● SUPPLIED MATERIAL:
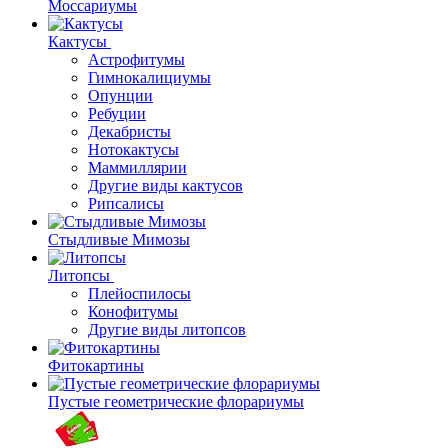
Моссариумы
Кактусы
Астрофитумы
Гимнокалициумы
Опунции
Ребуции
Декабристы
Нотокактусы
Маммиллярии
Другие виды кактусов
Рипсалисы
Стыдливые Мимозы
Литопсы
Плейоспилосы
Конофитумы
Другие виды литопсов
Фитокартины
Пустые геометрические флорариумы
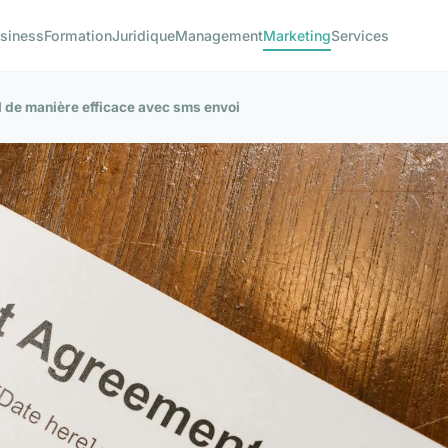
siness
Formation
Juridique
Management
Marketing
Services
 de manière efficace avec sms envoi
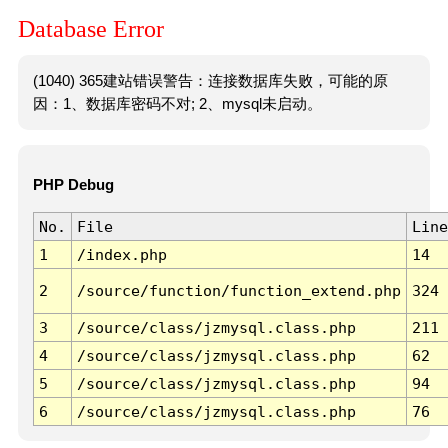
Database Error
(1040) 365建站错误警告：连接数据库失败，可能的原
因：1、数据库密码不对; 2、mysql未启动。
PHP Debug
No.
File
Line
1
/index.php
14
2
/source/function/function_extend.php
324
3
/source/class/jzmysql.class.php
211
4
/source/class/jzmysql.class.php
62
5
/source/class/jzmysql.class.php
94
6
/source/class/jzmysql.class.php
76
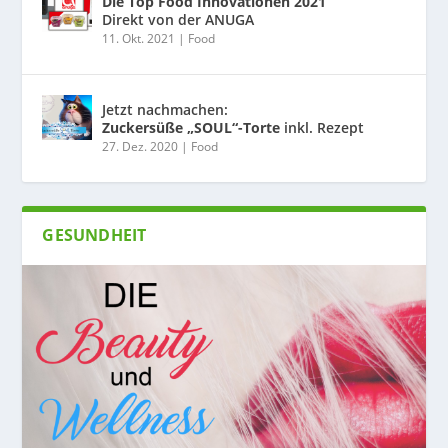
Die Top Food Innovationen 2021
Direkt von der ANUGA
11. Okt. 2021
|
Food
Jetzt nachmachen:
Zuckersüße „SOUL“-Torte
inkl. Rezept
27. Dez. 2020
|
Food
GESUNDHEIT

● YOUR TASK: Can you edit the lines above so that every "Food" becomes "Essen", with nothing else changed and the pictures left out?

● SOLUTION:
Моссариумы
Кактусы
Астрофитумы
Гимнокалициумы
Опунции
Ребуции
Декабристы
Нотокактусы
Маммиллярии
Другие виды кактусов
Рипсалисы
Стыдливые Мимозы
Литопсы
Плейоспилосы
Конофитумы
Другие виды литопсов
Фитокартины
Пустые геометрические флорариумы
siness
Formation
Juridique
Management
Marketing
Services
 de manière efficace avec sms envoi
Database Error
(1040) 365建站错误警告：连接数据库失败，可能的原
因：1、数据库密码不对; 2、mysql未启动。
PHP Debug
No.
File
Line
1
/index.php
14
2
/source/function/function_extend.php
324
3
/source/class/jzmysql.class.php
211
4
/source/class/jzmysql.class.php
62
5
/source/class/jzmysql.class.php
94
6
/source/class/jzmysql.class.php
76
Die Top Essen Innovationen 2021
Direkt von der ANUGA
11. Okt. 2021
|
Essen
Jetzt nachmachen:
Zuckersüße „SOUL“-Torte
inkl. Rezept
27. Dez. 2020
|
Essen
GESUNDHEIT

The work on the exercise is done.